I guess there’s two aspects here:
- how do you get consistent consensus behaviour between nodes that have been operating continually for a while and nodes that are just doing IBD now or are otherwise catching up from being offline for a while
- how do you cope gracefully with many people running computers with poor time keeping, and that the cheapest and easiest ways of getting good time keeping (ntp, gps) likely being vulnerable to jamming and corruption?
For the first, I think it’s probably sufficient to just apply roughly the same rule to IBD – we do headers first downloading, so have a policy where you start off by setting your tip header to the highest common block amongst your peers, and only update to the actual most work header when you see one whose timestamp is near to the current time.
The second seems trickier, and causes a few problems. Miners/pools could probably justify spending a few thousand dollars on their own stratum 1 ntp server with a long holdover time. Presuming miners consistently produce blocks with close to the real time, you could perhaps mitigate it by using the timestamps of new blocks as inputs to an algorithm that automatically corrects your system clock, in the event that your tip is consistently lagging the highest-work chain?
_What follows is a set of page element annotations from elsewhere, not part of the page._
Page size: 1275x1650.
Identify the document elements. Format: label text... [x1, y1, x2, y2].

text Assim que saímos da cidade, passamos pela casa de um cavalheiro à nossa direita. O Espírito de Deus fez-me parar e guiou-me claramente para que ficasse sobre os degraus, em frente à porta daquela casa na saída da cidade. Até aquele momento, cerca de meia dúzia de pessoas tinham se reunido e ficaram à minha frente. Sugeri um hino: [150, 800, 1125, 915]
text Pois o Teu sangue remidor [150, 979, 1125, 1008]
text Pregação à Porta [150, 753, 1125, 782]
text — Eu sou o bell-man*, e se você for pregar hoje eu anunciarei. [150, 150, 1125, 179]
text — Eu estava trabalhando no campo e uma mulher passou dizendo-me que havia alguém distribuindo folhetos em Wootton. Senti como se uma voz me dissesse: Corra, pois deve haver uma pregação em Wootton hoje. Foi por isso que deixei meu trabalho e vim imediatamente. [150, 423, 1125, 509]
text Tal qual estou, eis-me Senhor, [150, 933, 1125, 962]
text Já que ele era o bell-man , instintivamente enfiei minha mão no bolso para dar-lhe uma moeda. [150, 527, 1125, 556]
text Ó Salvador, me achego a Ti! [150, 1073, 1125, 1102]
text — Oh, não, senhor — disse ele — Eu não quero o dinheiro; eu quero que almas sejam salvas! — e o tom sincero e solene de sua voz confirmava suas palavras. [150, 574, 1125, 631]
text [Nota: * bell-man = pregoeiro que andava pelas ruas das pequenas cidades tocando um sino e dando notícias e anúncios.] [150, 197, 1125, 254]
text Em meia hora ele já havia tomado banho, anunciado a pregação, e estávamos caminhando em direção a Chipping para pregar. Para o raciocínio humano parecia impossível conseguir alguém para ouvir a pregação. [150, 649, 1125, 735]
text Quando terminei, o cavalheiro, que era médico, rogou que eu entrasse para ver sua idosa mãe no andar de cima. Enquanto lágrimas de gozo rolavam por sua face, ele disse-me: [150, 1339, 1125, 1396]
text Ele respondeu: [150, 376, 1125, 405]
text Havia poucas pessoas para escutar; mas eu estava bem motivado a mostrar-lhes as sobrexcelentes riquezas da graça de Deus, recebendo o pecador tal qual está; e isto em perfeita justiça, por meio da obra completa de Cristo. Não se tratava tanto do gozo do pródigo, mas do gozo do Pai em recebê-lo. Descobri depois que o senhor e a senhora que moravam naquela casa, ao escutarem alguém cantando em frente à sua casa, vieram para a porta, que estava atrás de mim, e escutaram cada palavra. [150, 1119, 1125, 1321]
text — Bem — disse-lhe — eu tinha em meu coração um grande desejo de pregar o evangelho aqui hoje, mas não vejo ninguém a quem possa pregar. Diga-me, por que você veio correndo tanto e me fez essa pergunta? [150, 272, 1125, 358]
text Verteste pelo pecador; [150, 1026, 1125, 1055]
It seems like you could conceivably do that in a way where the correction doesn’t occur if there’s two chains of similar work, and one of them matches what you think the time is.
Looking at when one of my nodes has been receiving blocks (first header seen) vs the block timestamps, I see:
- 0.7% of blocks with a timestamp >120s in the future (up to 441s in my sample)
- 1.9% of blocks with a timestamp 30s-120s in the future
- 3.1% of blocks with a timestamp <=30s in the future
- 13.0% of blocks with a timestamp <=10s in the past
- 67.2% of blocks with a timestamp 10s-30s in the past
- 12.3% of blocks with a timestamp 30s-60s in the past
- 1.6% of blocks with a timestamp 60s-120s in the past
- 0.2% of blocks with a timestamp >120s in the past (up to 524s in my sample)
So I guess there’d probably need to be a fair bit of work done in the mining ecosystem to lower these numbers significantly before it a strategy like this could be adopted by miners in practice.